* [Problem description] Pull out each row below that contains the string "playerManager". Treat uppercase and lowercase as different.

* [Provided data]

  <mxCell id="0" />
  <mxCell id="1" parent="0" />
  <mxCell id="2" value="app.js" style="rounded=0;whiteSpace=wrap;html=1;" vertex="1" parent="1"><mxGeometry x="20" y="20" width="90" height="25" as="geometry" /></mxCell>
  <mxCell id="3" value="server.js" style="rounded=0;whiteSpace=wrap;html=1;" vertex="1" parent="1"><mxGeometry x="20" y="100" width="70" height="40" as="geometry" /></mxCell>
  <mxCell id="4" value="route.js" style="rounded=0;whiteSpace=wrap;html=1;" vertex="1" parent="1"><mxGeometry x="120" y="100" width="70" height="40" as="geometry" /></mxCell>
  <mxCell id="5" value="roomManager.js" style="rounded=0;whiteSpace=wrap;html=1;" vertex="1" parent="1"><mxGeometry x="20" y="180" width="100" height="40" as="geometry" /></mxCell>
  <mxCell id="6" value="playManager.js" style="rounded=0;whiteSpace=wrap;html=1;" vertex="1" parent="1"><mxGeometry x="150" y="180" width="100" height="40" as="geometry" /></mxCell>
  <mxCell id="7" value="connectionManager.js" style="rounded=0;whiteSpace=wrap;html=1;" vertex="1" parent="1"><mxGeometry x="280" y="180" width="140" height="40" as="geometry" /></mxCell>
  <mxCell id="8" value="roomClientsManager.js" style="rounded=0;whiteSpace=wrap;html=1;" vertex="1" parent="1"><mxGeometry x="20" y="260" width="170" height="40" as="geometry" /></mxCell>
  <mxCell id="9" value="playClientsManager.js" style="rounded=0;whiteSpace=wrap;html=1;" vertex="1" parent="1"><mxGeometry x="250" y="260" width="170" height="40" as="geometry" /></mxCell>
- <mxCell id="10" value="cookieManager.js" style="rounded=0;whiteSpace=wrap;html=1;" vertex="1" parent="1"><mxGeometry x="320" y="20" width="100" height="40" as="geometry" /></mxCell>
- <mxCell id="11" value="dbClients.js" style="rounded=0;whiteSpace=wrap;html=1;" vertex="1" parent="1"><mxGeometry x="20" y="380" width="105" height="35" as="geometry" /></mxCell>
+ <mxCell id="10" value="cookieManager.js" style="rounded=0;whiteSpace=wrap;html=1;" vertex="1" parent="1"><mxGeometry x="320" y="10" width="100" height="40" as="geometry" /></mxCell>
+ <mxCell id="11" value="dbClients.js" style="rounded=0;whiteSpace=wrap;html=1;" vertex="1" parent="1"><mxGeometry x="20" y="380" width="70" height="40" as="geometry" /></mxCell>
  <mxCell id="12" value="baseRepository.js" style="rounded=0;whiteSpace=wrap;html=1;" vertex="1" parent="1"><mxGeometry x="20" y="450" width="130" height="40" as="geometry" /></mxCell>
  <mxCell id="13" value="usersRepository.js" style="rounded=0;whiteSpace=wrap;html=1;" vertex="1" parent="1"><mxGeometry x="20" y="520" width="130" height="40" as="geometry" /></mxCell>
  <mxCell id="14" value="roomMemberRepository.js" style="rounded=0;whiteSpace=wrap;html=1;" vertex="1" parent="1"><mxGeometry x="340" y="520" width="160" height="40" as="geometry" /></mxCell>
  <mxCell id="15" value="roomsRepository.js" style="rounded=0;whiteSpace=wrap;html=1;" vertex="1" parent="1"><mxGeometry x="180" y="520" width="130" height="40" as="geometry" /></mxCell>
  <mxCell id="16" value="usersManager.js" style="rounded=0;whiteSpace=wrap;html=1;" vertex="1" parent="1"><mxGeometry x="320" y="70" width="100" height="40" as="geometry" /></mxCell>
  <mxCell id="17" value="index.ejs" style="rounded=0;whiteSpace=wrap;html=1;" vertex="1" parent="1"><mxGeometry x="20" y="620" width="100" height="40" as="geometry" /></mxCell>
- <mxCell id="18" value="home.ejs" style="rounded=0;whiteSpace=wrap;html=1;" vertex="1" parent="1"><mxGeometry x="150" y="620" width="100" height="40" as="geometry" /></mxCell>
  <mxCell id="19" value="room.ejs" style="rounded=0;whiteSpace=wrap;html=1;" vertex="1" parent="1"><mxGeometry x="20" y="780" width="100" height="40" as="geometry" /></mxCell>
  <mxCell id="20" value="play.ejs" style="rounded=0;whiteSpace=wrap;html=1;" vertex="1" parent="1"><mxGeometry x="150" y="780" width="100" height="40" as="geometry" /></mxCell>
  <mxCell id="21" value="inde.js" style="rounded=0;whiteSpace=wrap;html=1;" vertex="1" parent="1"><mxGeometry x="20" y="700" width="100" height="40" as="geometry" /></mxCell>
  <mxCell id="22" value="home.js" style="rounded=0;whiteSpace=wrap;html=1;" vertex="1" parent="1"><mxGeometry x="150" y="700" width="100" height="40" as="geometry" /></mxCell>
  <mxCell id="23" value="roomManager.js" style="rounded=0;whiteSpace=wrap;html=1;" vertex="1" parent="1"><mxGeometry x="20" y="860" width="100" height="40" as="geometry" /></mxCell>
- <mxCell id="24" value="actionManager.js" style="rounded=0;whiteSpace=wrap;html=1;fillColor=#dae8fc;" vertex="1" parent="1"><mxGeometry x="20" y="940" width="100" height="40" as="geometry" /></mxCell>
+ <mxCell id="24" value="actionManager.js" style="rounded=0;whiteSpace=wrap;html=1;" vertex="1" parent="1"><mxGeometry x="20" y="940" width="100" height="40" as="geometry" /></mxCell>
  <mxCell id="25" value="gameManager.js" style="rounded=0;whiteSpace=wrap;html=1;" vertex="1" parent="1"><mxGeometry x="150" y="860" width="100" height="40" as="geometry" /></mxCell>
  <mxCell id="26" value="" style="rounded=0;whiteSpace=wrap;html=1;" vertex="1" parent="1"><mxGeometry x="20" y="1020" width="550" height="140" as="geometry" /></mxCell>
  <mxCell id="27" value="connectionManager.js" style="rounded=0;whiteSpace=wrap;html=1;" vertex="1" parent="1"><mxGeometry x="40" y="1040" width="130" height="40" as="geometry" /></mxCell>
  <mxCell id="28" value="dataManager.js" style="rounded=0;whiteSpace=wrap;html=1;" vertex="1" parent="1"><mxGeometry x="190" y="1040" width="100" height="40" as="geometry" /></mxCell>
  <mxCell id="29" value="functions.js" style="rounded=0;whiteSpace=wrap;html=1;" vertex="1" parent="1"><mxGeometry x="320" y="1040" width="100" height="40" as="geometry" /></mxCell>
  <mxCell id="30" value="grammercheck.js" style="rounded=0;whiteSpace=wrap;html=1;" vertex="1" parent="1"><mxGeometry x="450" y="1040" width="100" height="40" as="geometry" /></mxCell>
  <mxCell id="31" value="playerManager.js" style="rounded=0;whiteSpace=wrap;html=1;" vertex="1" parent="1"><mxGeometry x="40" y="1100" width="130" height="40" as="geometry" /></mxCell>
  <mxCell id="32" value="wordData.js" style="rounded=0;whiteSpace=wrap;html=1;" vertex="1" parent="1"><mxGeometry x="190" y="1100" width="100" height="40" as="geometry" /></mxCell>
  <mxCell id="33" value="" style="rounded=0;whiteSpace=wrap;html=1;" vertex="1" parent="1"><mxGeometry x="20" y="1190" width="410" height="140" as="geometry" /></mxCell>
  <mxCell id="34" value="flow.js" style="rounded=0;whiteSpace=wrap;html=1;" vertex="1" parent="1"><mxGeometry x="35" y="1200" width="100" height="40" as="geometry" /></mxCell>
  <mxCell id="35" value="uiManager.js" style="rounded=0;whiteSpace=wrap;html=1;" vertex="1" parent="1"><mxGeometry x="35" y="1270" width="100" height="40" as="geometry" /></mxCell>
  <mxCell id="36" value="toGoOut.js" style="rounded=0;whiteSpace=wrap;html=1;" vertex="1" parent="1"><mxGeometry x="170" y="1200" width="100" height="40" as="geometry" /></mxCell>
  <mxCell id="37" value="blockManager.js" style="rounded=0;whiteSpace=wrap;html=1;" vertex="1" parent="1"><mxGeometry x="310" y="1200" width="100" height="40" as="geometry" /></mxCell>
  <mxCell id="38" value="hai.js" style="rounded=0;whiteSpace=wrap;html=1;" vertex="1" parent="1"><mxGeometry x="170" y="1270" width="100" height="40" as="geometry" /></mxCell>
---
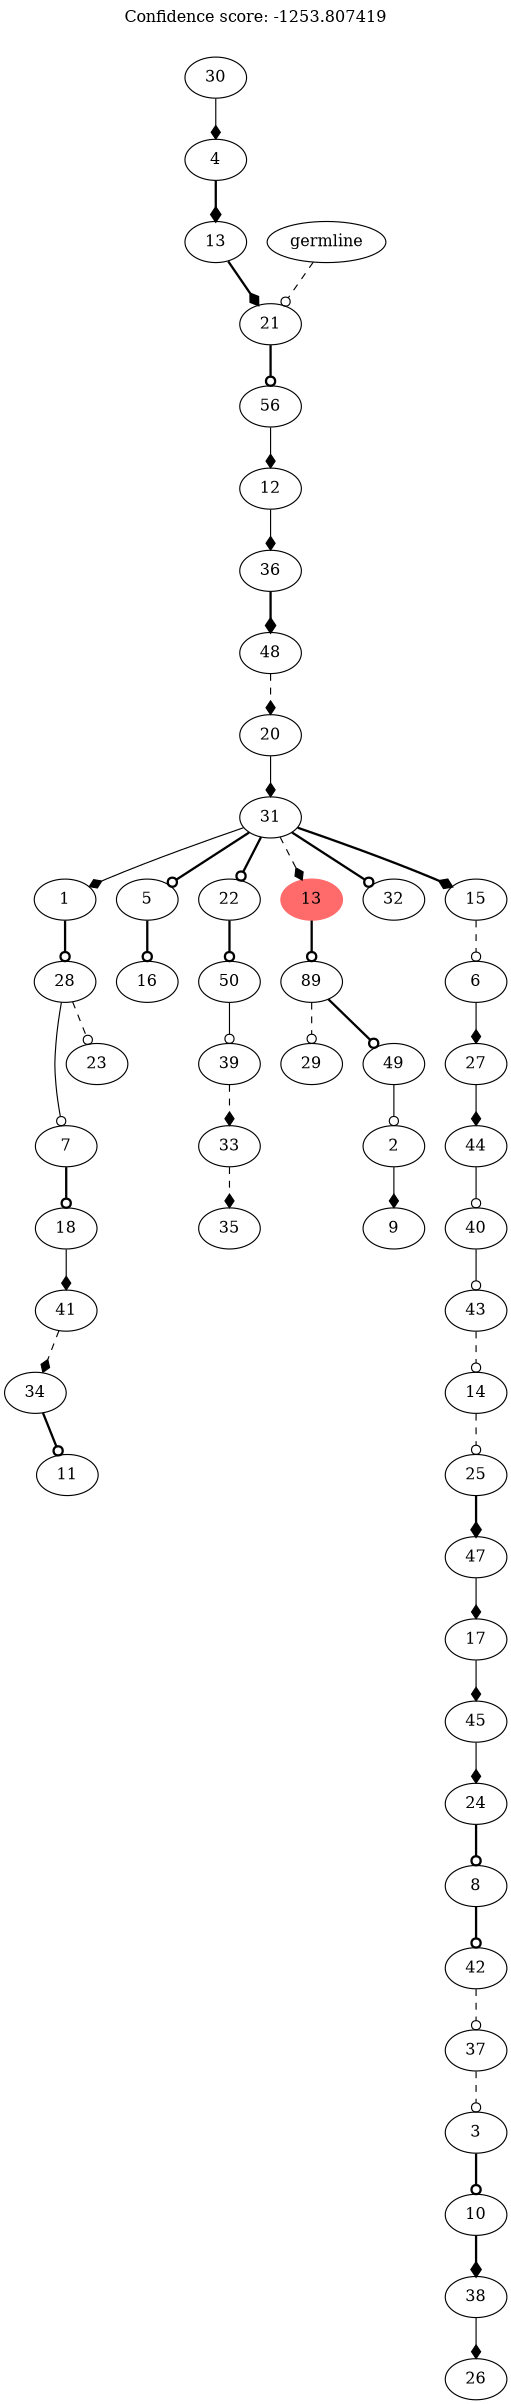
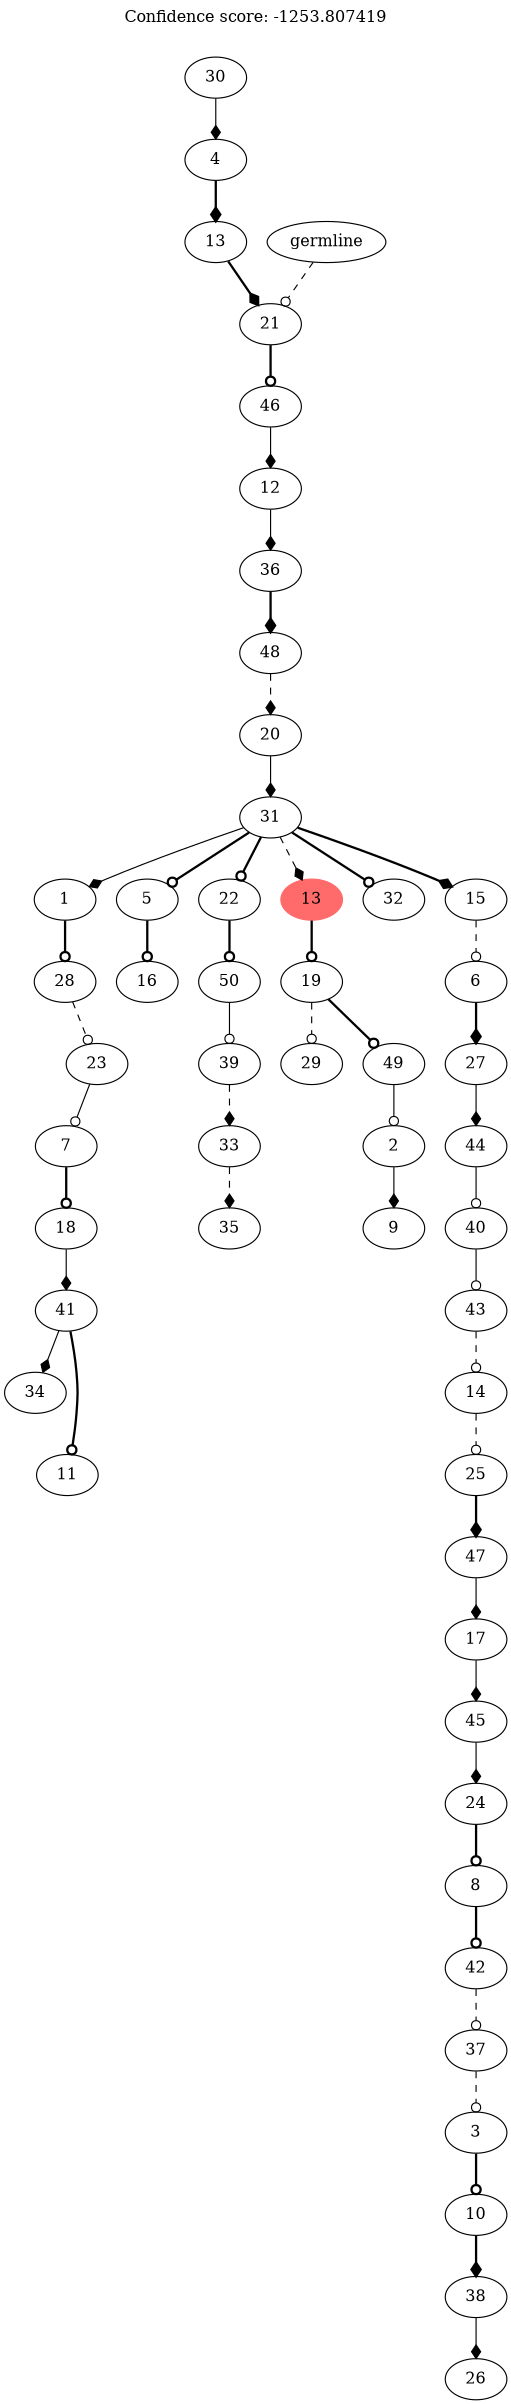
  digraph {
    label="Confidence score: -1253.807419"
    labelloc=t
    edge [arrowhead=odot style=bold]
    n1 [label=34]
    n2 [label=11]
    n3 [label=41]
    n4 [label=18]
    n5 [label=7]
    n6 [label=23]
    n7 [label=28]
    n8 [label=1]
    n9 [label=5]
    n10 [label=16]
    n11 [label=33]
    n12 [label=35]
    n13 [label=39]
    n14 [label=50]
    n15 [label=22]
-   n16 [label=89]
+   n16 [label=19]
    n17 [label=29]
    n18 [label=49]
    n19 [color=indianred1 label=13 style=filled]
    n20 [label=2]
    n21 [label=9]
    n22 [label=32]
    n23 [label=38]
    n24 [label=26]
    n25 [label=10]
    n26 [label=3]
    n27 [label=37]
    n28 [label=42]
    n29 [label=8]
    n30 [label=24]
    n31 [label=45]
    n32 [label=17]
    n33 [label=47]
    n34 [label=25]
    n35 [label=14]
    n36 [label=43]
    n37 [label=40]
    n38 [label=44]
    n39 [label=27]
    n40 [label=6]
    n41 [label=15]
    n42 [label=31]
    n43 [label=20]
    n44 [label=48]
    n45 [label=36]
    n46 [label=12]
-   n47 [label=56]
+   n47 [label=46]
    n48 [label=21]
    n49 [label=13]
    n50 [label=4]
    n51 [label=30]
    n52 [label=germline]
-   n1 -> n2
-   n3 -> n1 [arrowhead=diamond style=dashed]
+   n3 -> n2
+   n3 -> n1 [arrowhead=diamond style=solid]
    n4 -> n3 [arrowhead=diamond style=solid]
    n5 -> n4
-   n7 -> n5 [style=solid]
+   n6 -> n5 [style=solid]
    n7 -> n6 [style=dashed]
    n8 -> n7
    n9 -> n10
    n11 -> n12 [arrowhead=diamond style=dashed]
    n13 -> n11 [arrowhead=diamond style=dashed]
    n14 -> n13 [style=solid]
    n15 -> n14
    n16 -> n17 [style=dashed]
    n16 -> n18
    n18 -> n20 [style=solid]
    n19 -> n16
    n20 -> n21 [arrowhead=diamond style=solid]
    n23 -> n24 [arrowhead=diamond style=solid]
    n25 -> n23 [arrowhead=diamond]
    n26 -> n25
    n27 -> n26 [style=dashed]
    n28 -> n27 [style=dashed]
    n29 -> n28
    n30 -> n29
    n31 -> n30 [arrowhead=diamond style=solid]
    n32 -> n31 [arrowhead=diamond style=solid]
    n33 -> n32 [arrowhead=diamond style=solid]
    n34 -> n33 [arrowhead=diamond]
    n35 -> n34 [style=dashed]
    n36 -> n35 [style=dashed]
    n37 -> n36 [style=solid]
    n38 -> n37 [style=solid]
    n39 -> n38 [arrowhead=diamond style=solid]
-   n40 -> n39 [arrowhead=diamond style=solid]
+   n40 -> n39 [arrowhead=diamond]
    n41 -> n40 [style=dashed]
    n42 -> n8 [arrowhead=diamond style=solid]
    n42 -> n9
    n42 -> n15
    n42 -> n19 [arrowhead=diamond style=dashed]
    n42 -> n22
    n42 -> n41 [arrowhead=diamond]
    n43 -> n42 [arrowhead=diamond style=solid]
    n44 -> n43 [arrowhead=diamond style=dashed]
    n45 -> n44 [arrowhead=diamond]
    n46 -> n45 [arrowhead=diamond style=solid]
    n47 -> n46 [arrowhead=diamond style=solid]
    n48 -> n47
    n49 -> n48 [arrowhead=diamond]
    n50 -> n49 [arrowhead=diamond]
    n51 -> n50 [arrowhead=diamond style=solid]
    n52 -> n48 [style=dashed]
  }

* [In response]
  <mxCell id="31" value="playerManager.js" style="rounded=0;whiteSpace=wrap;html=1;" vertex="1" parent="1"><mxGeometry x="40" y="1100" width="130" height="40" as="geometry" /></mxCell>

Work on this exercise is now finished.